Re: regular expressions with unicode situation?

From: Mark Davis (
Date: Tue Apr 22 2003 - 16:01:40 EDT

  • Next message: Mark Davis: "Re: Grapheme cluster boundaries and left-side spacing dependent vowels"

    You might take a look at the Unicode website (, in
    particular UTR #18: Unicode Regular Expression Guidelines.
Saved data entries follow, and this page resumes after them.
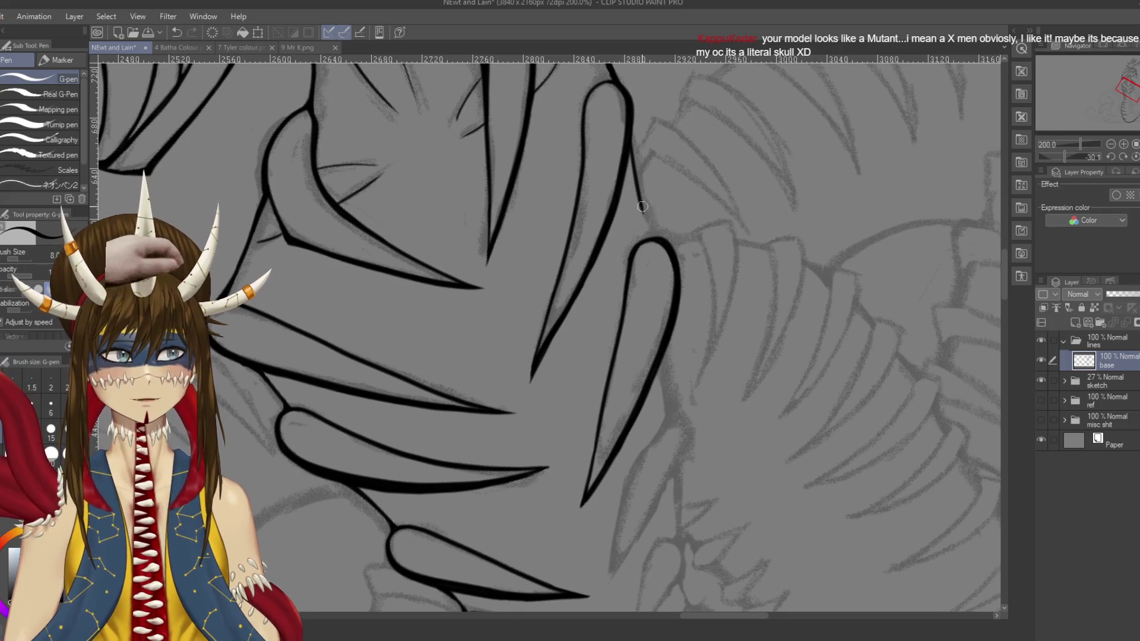
key(ctrl+z)
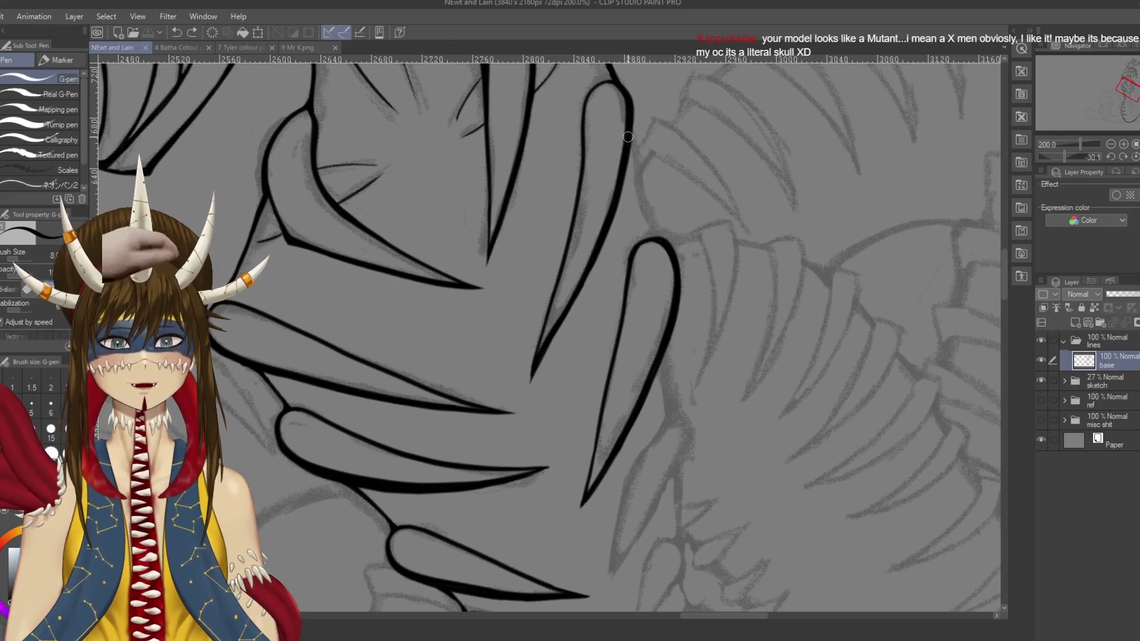
drag(630, 138, 659, 237)
key(ctrl+z)
drag(630, 139, 660, 240)
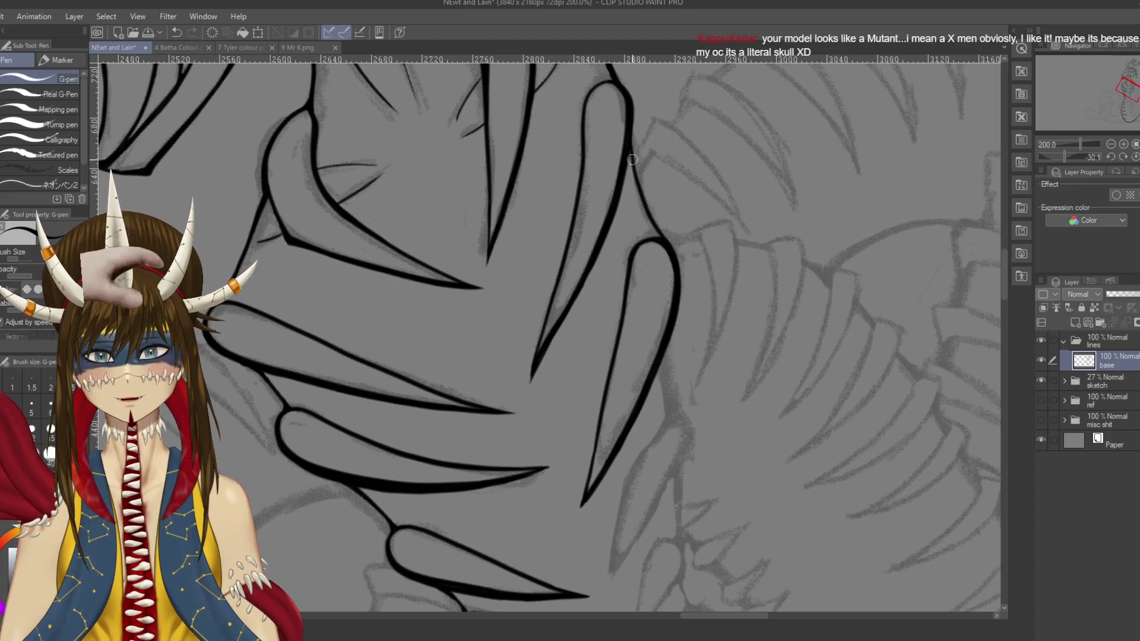
key(ctrl+s)
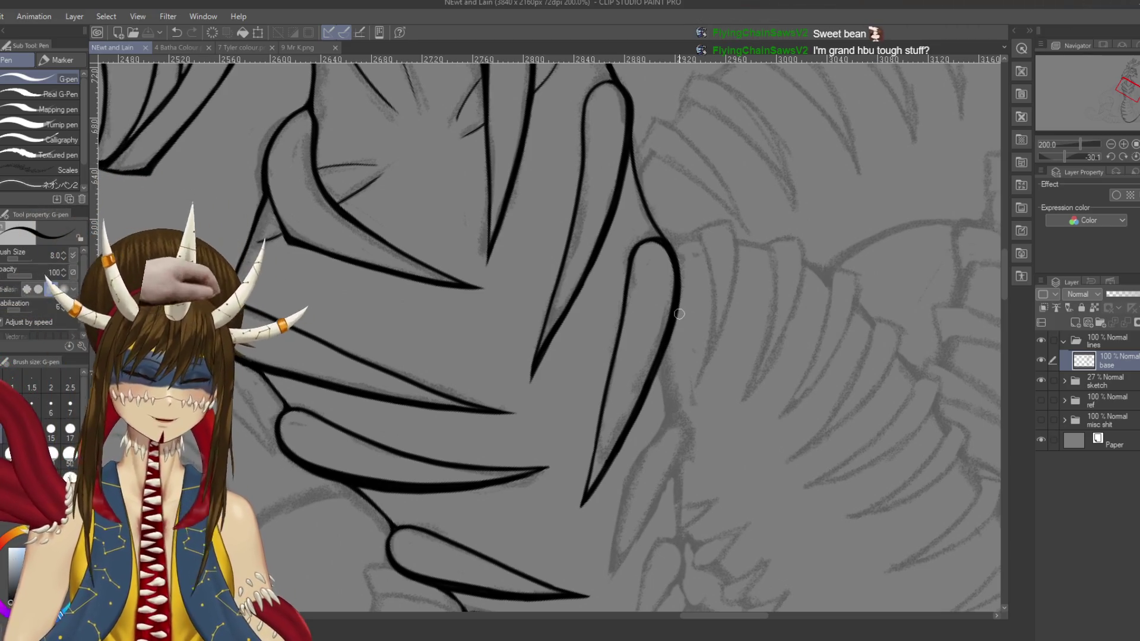
Step: Extend and thicken the spike outline with short strokes, then save
drag(545, 336, 533, 347)
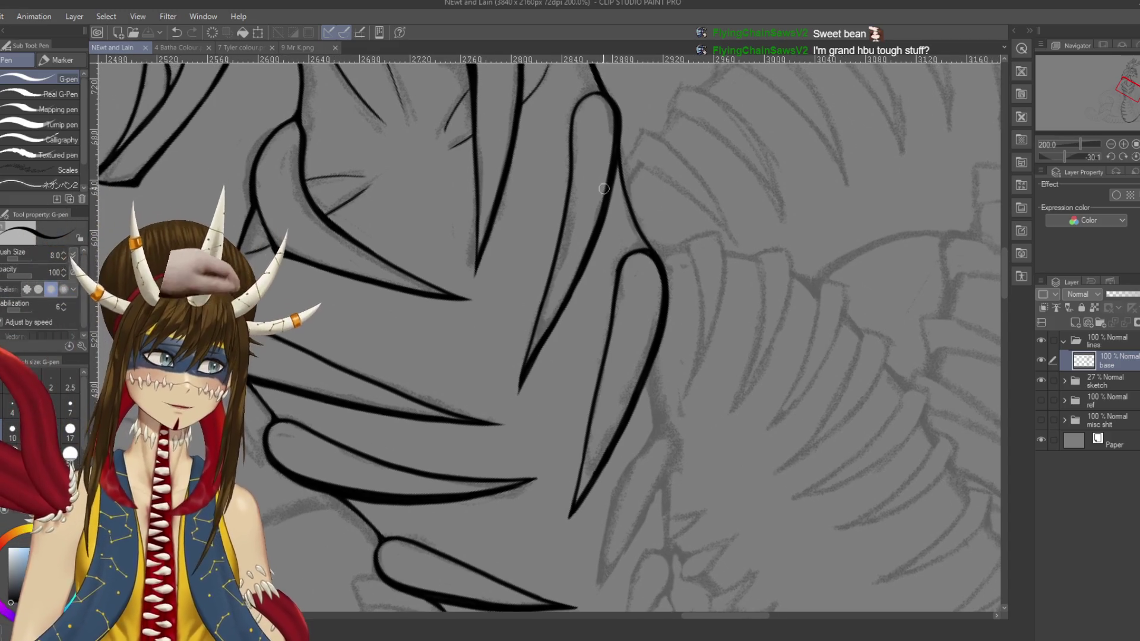
drag(618, 177, 634, 215)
If you are
    looking for Unicode-capable regex implementations, I'd suggest looking at
    Perl and ICU.

    (مرقص بن داود)
    IBM, MS 50-2/B11, 5600 Cottle Rd, SJ CA 95193
    (408) 256-3148
    fax: (408) 256-0799

    ----- Original Message -----
    From: "Ben Dougall" <>
    To: <>
    Sent: Tuesday, April 22, 2003 12:38
    Subject: regular expressions with unicode situation?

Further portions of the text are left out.